From this you obtain that the Lipschitz constant of the extension is controlled by the Lipschitz constant of $f|_{L_\epsilon}$, which is finite.

*This is not possible in general if you require equiboundedness of second derivatives. Consider in $\mathbb R$ the function $u(x)=\sqrt{|x|}$. Suppose that $u_\epsilon\to u$ uniformly and that $u_\epsilon$ are $C^2$. Then, by the uniform convergence, $u_\epsilon'(x)$ will eventually (in $\epsilon$) be really high near positive zero, and really low near negative zero (apply Lagrange). In particular for every constant $M$ we can find points $x,y$ such that $|x-y|\leq 1$ and such that for every sufficiently small $\epsilon$ we have $|u'_\epsilon (x)-u_\epsilon'(y)| \geq M$. However, by the FTC
$$|u'(y)-u'(x)|=\left|\int_x^y u''(t)dt\right|\leq \|u''\|_\infty|x-y|$$
which is a contradiction.
If instead you just require boundedness of each second derivative, I believe that a suitable convolution with the functions $u_\epsilon$ at point 2 will do. This essentially because the change in the first derivatives of $u_\epsilon$ between two near simplices is at most given by twice the Lipschitz constant, and happens at lengthscale $\epsilon$. Therefore a convolution with a mollifier with support of lengthscale $\sim\epsilon$ will make a smooth transition of first derivatives between a simplex and a neighbour, hopefully mantaining a second derivative of order $\sim 1/\epsilon$.

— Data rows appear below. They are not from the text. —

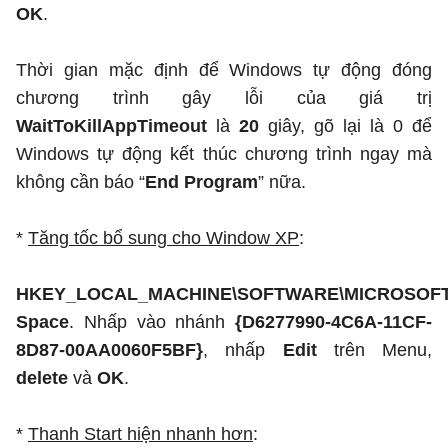
OK
.
Thời gian mặc định để Windows tự động đóng
chương trình gây lỗi của giá trị
WaitToKillAppTimeout
là
20
giây, gõ lại là 0 để
Windows tự động kết thúc chương trình ngay mà
không cần báo “
End Program
” nữa.
*
Tăng tốc bổ sung cho Window XP
:
HKEY_LOCAL_MACHINE\SOFTWARE\MICROSOFT\Wi
Space
. Nhấp vào nhánh
{D6277990-4C6A-11CF-
8D87-00AA0060F5BF}
, nhấp
Edit
trên Menu,
delete
và
OK
.
*
Thanh Start hiện nhanh hơn
:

EDIT Without the uniform boundedness it is sufficient to use the same convolutions as point 1. Indeed
$$\|\partial^2_{ij}(u*\rho)\|_\infty=\|u*(\partial^2_{ij}\rho)\|_\infty\leq \|u\|_\infty \|\partial_{ij}^2\rho\|_1$$
which is finite if $\rho$ is regular and has compact support.